La jornada comenzará con intervalos nubosos en la mayor parte del territorio, especialmente en zonas del interior montañoso. A medida que avance el día, podría desarrollarse nubosidad de evolución, sobre todo en áreas del sur como Campoo y Liébana. Esta nubosidad no será muy activa, pero podría llegar a dejar precipitaciones débiles e incluso algún chubasco aislado con carácter tormentoso.
En todo caso, la probabilidad de que estos episodios sean significativos es baja. No obstante, se recomienda cierta precaución a quienes realicen actividades al aire libre en zonas de montaña durante las horas centrales del día, especialmente en el sur de la comunidad.
Temperaturas suaves y con ligeros cambios
Las temperaturas mínimas experimentarán un ligero ascenso, con valores que se moverán entre los 13 °C de Reinosa y los 19 °C en Santander y Castro-Urdiales. Por su parte, las máximas descenderán ligeramente en buena parte del interior, con 28 °C en Potes, 27 °C en Torrelavega y 25-26 °C en el litoral. Aunque los cambios no serán drásticos, se notará una leve suavización del ambiente respecto a jornadas anteriores.

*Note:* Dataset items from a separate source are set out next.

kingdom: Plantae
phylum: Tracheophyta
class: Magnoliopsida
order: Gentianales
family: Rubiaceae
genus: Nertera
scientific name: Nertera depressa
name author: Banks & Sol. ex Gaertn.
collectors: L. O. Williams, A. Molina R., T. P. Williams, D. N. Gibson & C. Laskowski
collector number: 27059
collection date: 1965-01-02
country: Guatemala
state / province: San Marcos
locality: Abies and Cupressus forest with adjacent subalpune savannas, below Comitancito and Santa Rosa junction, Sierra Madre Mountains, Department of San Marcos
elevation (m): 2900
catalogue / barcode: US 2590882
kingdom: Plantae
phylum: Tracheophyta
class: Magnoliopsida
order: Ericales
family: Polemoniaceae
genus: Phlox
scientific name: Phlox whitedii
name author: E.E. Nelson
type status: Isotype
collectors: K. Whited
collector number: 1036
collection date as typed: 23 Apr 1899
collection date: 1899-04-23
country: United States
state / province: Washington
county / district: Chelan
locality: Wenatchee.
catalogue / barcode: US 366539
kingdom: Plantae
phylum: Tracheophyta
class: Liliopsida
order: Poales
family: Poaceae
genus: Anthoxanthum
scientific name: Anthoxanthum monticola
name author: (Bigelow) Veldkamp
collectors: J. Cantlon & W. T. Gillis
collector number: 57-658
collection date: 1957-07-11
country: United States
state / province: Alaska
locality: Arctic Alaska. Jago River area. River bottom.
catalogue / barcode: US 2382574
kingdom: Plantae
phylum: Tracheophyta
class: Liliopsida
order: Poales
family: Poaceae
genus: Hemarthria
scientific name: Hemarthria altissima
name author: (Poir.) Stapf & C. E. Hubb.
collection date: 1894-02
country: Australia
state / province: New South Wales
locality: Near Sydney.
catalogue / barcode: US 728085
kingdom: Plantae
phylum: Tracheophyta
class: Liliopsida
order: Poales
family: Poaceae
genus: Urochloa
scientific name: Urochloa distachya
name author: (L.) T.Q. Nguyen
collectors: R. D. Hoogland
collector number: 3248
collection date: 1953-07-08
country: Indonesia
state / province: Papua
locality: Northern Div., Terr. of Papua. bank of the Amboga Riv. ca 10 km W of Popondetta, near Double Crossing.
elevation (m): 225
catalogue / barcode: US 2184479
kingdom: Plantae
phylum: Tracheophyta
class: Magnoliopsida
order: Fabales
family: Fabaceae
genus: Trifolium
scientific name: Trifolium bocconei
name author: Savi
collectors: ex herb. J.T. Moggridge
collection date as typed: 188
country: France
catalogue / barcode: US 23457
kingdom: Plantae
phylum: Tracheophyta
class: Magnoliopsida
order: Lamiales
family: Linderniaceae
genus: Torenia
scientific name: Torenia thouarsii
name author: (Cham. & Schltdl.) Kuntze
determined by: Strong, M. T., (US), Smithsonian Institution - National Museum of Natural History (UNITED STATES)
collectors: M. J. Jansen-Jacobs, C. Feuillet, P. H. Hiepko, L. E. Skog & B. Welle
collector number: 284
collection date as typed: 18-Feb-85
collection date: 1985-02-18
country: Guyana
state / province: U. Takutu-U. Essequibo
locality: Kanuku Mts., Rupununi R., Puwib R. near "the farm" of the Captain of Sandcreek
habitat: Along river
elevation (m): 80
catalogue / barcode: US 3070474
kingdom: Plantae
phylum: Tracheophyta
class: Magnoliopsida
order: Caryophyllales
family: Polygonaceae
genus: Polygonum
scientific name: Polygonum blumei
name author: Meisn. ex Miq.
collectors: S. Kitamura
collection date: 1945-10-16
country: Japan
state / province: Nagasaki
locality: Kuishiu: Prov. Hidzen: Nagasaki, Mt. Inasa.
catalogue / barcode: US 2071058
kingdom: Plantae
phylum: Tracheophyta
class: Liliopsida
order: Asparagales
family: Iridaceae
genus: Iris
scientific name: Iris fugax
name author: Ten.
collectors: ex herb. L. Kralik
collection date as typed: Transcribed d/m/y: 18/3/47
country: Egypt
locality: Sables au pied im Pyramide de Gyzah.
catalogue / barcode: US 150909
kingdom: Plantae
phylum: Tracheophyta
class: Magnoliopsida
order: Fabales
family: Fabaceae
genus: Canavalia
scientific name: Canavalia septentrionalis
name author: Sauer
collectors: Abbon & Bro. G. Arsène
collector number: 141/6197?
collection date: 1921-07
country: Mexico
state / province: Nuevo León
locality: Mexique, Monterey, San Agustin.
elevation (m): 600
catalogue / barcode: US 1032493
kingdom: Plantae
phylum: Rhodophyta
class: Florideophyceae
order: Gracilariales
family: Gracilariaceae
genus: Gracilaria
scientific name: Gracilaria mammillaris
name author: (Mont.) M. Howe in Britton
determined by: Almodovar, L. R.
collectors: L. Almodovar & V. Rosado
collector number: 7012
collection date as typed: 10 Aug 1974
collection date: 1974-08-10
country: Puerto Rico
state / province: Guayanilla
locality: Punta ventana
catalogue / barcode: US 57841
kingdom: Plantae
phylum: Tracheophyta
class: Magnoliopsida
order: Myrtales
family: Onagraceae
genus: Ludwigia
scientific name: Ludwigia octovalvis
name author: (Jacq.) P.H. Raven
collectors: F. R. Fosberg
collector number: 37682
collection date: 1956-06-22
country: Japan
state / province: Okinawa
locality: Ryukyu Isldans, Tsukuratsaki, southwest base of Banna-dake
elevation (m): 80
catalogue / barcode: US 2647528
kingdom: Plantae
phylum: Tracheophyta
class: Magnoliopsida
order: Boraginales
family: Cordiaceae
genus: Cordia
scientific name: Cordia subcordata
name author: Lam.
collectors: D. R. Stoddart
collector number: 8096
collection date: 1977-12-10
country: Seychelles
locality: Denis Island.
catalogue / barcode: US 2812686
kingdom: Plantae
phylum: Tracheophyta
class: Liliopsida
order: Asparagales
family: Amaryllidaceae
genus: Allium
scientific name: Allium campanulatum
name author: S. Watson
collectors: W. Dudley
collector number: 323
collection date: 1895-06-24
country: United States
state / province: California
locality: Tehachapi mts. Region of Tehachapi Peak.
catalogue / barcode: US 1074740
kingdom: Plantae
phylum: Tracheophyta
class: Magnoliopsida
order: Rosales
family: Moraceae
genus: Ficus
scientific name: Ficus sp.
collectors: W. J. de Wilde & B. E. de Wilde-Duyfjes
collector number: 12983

Viento del oeste, con brisa moderada en la costa
El viento será flojo de componente oeste, aunque en la costa se esperan intervalos moderados durante las horas centrales del día, lo que contribuirá a un ambiente algo más fresco y agradable en municipios costeros como San Vicente de la Barquera o Santander.
En conjunto, se espera un sábado típicamente veraniego en Cantabria, sin extremos ni fenómenos relevantes, pero con cierta inestabilidad localizada en el interior. Ideal para disfrutar del aire libre, siempre con una mirada al cielo en zonas del sur, por si se escapa alguna tormenta puntual.